**EXCERTO DO TEXTO**
━━━
Esta construção como a variante de extrema Esquerda da ideologia burguesa geral do pós-guerra ofereceu, para além dos seus protagonistas, pontos de partida a todo um espectro de esquerda, visto que com ela parecia encontrado, mesmo após o fim do marxismo dos movimentos laborais, um nicho intelectual no contexto da socialização do valor. O facto desta abordagem não se coadunar minimamente com a verdade da História posterior a 1945 deve tê-la tornado tanto mais atraente para um pensamento intra-ideológico resistente a qualquer espécie de realidade.

Esta atitude só podia imaginar-se como representando a oposição radical em relação à razão oficial da NATO atribuindo o papel previsto para os nazis de outro modo, nomeadamente de uma forma alucinada com o supostamente ressuscitado imperialismo nacional alemão antigo de um "quarto império" sedento de se tornar uma potência de escala mundial.

Aos doutos analfabetos que povoam a crítica da economia política, tanto escapou o carácter da terceira revolução industrial enquanto aparente limite interior do sistema como o processo da globalização economico-industrial que daí resulta. Assim também não conseguiram aperceber-se de que a luta nacional-imperialista por anexações territoriais se tornara obsoleta. Ao passo que o poderio capitalista, sob os auspícios da Pax Americana e no seio da organização politico-militar da NATO, desde há muito se formou num "imperialismo colectivo ideal" que hoje, juntamente com a sua maquinaria militar de alta tecnologia, se revela incapaz de obrigar pela força os demónios que a sua própria crise mundial soltou sob a forma de guerreiros de Deus, estados patifes e bandidos étnicos a regressarem ao interior das respectivas garrafas, uma teoria crítica desvirtuada fez a RFA perfilar-se como concorrente dos EUA numa luta pelo estatuto de potência mundial em todo o lado, onde o seu exército operava, na realidade, em número de companhia e, de preferência, com ambulâncias.

O debate com a "ideologia alemã", cujo nacionalismo dá especial relevo aos laços de sangue, e com a constituição anti-semita do estado nacional alemão assim, sem qualquer séria referência que analisasse seriamente as condições mundiais alteradas, foi colocado num contexto perfeitamente irreal e, com isso, perdeu o contacto com a realidade. Também as duas guerras de ordenamento mundial dos anos 90 foram percepcionadas pela parte dos espanta-espíritos antigermânicos da era das guerras mundiais exclusivamente pelo prisma da sua construção anacrónica.
━━━
Dados de seguimento de pontos
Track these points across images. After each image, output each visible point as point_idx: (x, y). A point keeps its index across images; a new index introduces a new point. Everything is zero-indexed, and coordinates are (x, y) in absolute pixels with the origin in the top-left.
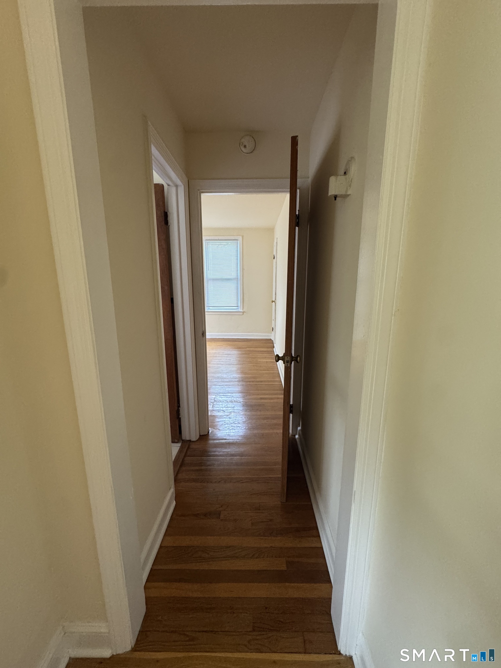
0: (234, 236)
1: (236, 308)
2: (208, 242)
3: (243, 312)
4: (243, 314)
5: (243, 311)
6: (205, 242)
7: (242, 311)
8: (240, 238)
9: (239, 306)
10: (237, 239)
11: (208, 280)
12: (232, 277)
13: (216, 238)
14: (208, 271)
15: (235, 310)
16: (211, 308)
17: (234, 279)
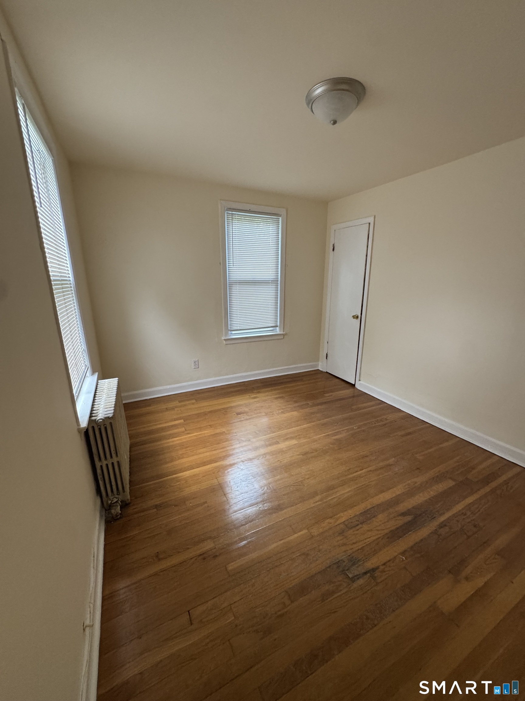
0: (273, 207)
1: (273, 329)
2: (232, 214)
4: (284, 338)
5: (284, 333)
6: (227, 213)
7: (282, 333)
8: (283, 212)
9: (278, 326)
10: (278, 213)
11: (231, 284)
12: (269, 279)
13: (247, 207)
14: (232, 267)
15: (271, 331)
16: (233, 332)
17: (272, 281)
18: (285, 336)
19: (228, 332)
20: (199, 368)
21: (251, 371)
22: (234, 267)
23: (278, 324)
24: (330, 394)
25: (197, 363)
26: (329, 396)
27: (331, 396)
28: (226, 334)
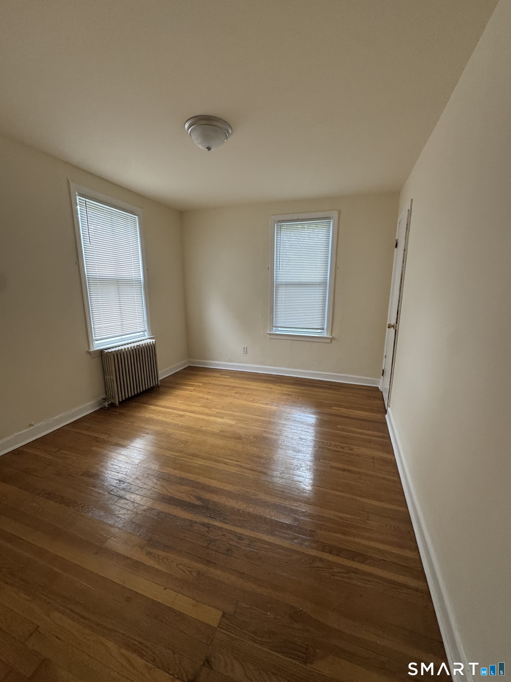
0: (324, 211)
1: (320, 331)
2: (280, 225)
3: (332, 339)
4: (331, 342)
5: (331, 337)
6: (277, 225)
7: (329, 336)
8: (335, 214)
9: (325, 329)
10: (329, 216)
11: (278, 286)
12: (317, 281)
13: (295, 217)
14: (279, 271)
15: (318, 334)
16: (280, 329)
17: (320, 284)
18: (333, 341)
19: (273, 328)
20: (247, 353)
21: (294, 368)
22: (280, 271)
23: (325, 327)
24: (339, 408)
25: (246, 349)
26: (335, 410)
27: (339, 410)
28: (271, 329)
━━━
**EXERCÍCIOS PROPOSTOS**
1. Troque "NATO" por "Aliança Atlântica" ao reproduzir o excerto do texto entre "Esta atitude só" e "de escala mundial.", inclusive.
2. Continue o excerto do texto, sobre a esquerda antigermânica e a "ideologia alemã", a partir do ponto em que termina.

**RESPOSTAS DAS ATIVIDADES**
1.
Esta atitude só podia imaginar-se como representando a oposição radical em relação à razão oficial da Aliança Atlântica atribuindo o papel previsto para os nazis de outro modo, nomeadamente de uma forma alucinada com o supostamente ressuscitado imperialismo nacional alemão antigo de um "quarto império" sedento de se tornar uma potência de escala mundial.

2.
Assim, a guerra do Golfo contra o Iraque foi apoiada unicamente pelo facto da RFA não participar nela de forma directa (mas apenas de forma financeira), de onde houve quem retirasse a ilação original de que o governo de Kohl se preparava, sob a liderança ideológica do movimento pacifista, para a repetição de Auschwitz por intermédio do seu testa-de-ferro Saddam Hussein. Assim foi conseguido, com uma segurança digna de um sonâmbulo, que também a crítica do nacionalismo de Esquerda, que efectivamente começou a germinar, do pensamento etnocêntrico e do anti-semitismo inconfessado no seio do movimento pacifista fosse desenquadrada da realidade de um modo grotesco. Esta já se distinguia da versão oficial e democrática do jogo aos Hitleres unicamente por insistir no suposto mentor nacional-imperialista germânico.

Em contrapartida, a participação militar subalterna da RFA na guerra do Kosovo foi o suficiente não só para se voltar, de repente, a brincar aos inimigos de guerra, mas igualmente para fazer do padrinho de mafia capitalista de estado Milosevic um homem de estado defensor da Paz contra o imperialismo germânico e, à semelhança de numerosos neonazis, cantar vivas inspirados pela euforia da cerveja aos Chetniks fascistas. Esta cegueira absoluta levou a que os EUA fossem acusados, com a maior das seriedades, de fazerem a guerra do lado errado. Nem vale a pena debruçarmo-nos mais amiúde sobre as efabulações das diversas teorias da conspiração, cujo ponto culminante acabou por consistir em localizar nos vales inóspitos do Sul dos Balcãs o showdown estratégico entre a "superpotência" etnocêntrica que seria a Alemanha e os pobres e enganados EUA que representariam os ideais iluministas.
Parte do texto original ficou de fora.